*** Data in this exercise ***

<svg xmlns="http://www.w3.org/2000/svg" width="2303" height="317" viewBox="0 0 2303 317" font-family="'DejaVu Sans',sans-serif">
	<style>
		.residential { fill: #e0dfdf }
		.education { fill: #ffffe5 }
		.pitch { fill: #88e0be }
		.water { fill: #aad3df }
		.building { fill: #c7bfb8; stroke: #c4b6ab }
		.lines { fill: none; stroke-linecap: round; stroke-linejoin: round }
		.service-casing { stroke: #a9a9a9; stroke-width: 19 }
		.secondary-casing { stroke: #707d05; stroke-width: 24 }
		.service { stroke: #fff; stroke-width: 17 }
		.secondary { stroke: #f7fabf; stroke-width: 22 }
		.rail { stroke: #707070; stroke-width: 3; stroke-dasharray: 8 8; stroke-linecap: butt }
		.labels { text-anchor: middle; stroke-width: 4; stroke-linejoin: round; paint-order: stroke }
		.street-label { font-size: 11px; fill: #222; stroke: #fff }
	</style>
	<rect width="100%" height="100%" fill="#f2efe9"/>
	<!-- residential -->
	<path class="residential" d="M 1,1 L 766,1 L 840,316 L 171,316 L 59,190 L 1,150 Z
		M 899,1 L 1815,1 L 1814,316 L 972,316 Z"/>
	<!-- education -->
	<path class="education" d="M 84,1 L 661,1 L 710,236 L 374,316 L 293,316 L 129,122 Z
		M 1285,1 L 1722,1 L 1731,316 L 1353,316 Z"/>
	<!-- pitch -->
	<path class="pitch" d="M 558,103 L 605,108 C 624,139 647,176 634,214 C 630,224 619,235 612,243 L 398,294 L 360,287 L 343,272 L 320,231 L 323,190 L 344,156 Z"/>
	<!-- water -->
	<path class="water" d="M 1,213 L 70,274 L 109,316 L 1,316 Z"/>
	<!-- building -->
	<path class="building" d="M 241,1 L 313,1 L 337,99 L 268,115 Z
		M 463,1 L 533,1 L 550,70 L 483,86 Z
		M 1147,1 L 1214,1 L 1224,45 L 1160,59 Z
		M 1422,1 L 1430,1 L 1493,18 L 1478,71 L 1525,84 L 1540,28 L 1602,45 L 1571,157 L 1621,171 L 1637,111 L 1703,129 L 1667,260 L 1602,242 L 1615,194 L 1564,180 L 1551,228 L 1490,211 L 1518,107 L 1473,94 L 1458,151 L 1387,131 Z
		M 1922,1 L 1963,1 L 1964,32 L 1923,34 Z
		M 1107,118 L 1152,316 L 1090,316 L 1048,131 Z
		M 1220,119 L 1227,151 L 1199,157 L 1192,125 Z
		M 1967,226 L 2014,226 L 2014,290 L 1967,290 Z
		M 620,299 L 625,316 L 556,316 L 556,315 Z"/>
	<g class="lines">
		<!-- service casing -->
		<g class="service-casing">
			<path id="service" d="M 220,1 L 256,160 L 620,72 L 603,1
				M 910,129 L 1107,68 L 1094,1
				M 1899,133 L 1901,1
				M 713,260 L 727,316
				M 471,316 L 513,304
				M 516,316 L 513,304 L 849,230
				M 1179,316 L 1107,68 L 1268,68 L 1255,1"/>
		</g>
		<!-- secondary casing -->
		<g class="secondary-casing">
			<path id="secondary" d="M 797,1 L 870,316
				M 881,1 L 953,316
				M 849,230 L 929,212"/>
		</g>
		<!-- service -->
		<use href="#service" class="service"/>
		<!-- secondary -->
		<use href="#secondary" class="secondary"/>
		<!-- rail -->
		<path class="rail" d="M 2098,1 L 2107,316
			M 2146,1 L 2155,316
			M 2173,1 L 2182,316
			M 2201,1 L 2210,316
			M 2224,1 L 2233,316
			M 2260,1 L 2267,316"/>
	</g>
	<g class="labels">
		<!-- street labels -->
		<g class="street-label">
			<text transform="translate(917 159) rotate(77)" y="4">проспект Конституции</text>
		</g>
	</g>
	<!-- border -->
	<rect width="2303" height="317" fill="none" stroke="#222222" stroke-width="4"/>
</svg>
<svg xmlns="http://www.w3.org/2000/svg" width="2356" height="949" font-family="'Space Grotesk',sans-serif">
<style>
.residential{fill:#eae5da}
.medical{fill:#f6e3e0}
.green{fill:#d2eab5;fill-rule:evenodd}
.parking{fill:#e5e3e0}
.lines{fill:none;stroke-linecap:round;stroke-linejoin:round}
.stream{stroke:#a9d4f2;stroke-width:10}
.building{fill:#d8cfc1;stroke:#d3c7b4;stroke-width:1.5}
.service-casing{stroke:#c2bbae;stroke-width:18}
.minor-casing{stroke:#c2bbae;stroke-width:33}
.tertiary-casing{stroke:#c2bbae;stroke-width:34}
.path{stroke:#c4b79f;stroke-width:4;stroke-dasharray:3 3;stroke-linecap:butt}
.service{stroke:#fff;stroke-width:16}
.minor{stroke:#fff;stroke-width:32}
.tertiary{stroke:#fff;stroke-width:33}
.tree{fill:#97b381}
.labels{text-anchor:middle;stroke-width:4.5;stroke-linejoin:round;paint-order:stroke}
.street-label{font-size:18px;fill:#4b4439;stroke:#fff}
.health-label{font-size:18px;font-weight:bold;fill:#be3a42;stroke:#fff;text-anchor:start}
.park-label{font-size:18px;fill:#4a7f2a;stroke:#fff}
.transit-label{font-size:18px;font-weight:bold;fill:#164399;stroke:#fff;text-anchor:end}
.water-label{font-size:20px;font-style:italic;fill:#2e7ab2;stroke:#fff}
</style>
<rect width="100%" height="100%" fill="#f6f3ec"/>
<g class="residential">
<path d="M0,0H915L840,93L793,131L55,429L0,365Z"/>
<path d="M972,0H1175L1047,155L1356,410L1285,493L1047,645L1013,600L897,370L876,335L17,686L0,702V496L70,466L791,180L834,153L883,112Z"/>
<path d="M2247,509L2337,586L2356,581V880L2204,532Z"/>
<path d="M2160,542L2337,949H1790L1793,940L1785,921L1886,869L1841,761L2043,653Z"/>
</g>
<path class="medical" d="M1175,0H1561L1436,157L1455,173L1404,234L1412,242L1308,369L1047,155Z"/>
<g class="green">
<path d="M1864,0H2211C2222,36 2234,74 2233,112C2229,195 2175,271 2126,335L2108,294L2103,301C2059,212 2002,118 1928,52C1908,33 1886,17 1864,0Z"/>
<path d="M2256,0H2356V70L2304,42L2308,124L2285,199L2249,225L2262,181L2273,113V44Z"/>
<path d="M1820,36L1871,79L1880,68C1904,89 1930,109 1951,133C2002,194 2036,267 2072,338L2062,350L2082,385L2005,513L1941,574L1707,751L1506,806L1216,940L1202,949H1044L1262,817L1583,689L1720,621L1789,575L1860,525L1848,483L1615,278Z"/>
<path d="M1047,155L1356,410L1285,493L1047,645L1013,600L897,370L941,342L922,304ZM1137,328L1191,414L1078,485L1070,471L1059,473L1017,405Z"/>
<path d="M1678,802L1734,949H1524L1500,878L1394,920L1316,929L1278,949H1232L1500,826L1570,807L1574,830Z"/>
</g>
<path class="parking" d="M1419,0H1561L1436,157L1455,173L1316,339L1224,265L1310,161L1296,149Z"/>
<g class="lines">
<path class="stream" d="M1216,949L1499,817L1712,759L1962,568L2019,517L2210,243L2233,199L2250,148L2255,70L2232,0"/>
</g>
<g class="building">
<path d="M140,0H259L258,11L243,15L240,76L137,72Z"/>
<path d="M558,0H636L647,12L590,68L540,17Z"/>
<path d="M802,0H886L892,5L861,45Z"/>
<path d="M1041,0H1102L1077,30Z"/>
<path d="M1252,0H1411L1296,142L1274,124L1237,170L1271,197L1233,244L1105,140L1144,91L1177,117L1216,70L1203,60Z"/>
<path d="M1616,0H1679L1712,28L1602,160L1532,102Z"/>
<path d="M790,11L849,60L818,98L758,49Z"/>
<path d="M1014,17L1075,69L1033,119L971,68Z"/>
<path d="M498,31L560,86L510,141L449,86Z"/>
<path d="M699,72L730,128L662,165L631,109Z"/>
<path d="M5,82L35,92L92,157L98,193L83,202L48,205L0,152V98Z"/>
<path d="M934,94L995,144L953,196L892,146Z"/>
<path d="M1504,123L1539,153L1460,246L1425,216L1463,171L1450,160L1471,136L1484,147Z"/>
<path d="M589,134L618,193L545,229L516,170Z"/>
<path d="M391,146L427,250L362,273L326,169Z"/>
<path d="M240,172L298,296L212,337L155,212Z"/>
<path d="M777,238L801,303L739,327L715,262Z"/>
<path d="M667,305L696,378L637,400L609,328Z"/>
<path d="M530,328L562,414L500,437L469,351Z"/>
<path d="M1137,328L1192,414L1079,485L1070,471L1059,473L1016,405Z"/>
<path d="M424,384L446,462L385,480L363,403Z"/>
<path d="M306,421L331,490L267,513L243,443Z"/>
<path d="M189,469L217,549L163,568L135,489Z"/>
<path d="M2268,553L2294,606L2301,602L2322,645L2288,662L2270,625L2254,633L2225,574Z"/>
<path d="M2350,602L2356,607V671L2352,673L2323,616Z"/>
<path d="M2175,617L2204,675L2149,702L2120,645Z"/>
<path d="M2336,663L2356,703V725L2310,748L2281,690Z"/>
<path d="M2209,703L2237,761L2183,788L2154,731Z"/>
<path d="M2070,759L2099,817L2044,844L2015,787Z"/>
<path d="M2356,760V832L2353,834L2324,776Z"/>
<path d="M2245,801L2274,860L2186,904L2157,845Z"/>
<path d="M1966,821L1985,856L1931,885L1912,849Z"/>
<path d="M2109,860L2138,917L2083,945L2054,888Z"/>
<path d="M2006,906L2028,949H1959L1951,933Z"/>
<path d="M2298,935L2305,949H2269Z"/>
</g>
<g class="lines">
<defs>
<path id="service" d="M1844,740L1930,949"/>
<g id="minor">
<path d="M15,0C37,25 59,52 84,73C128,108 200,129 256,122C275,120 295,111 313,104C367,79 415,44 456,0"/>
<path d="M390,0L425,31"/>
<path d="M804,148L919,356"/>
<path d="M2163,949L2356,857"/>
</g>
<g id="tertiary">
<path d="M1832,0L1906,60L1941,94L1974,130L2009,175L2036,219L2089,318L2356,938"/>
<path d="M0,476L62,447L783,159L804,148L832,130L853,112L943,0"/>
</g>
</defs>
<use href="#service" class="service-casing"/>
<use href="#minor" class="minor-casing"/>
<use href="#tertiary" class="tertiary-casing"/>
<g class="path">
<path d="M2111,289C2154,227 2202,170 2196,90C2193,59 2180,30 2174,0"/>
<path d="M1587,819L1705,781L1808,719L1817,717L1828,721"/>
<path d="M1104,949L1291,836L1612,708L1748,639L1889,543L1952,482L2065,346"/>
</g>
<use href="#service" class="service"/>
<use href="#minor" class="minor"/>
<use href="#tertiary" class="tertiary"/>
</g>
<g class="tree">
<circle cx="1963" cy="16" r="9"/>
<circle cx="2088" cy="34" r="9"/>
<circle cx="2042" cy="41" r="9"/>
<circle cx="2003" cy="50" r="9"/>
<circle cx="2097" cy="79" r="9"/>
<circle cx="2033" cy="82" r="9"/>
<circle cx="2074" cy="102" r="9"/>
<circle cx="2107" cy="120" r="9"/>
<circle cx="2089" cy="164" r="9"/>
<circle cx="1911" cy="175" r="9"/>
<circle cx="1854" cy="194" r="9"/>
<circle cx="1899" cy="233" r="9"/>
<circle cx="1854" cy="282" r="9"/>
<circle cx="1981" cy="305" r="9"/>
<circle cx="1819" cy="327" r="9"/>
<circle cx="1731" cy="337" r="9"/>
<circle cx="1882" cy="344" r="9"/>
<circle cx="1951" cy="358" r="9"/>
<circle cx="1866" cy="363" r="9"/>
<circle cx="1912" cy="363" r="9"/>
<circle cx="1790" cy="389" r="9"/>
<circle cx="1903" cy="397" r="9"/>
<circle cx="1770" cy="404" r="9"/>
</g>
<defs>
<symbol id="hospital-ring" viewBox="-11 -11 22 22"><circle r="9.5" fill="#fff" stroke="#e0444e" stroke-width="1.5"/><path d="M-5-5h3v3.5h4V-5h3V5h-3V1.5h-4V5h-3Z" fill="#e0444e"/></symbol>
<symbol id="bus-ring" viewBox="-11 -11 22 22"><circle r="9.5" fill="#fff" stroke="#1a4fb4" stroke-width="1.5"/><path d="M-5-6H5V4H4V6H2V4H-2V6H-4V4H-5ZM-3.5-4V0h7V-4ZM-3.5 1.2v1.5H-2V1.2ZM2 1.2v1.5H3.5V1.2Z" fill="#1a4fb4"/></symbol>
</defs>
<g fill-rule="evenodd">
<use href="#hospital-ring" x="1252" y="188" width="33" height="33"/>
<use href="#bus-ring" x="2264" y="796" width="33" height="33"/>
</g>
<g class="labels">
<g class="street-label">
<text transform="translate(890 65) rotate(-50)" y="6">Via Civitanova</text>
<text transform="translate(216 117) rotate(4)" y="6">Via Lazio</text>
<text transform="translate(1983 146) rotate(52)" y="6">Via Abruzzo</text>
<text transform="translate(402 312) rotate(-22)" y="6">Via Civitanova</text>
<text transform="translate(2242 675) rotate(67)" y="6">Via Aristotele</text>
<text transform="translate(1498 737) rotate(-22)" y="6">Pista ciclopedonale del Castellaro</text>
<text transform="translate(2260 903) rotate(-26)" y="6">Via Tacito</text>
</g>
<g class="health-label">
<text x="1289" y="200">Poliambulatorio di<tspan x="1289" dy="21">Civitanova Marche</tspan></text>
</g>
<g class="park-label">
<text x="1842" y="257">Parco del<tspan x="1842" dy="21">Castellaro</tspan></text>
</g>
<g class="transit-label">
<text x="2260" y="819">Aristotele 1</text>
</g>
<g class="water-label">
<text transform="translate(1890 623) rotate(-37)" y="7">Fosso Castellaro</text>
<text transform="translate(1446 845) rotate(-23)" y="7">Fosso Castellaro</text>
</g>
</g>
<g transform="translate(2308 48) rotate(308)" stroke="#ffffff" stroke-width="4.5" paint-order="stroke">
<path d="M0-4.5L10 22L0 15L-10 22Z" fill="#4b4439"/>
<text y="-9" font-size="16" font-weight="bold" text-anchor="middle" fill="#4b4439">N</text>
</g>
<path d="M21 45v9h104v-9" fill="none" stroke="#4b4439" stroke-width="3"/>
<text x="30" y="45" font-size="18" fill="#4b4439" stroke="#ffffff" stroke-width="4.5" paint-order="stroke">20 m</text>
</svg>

*** End of Data in this exercise ***

Note every line in the material with "lines" and copy it.

		.lines { fill: none; stroke-linecap: round; stroke-linejoin: round }
	<g class="lines">
.lines{fill:none;stroke-linecap:round;stroke-linejoin:round}
<g class="lines">
<g class="lines">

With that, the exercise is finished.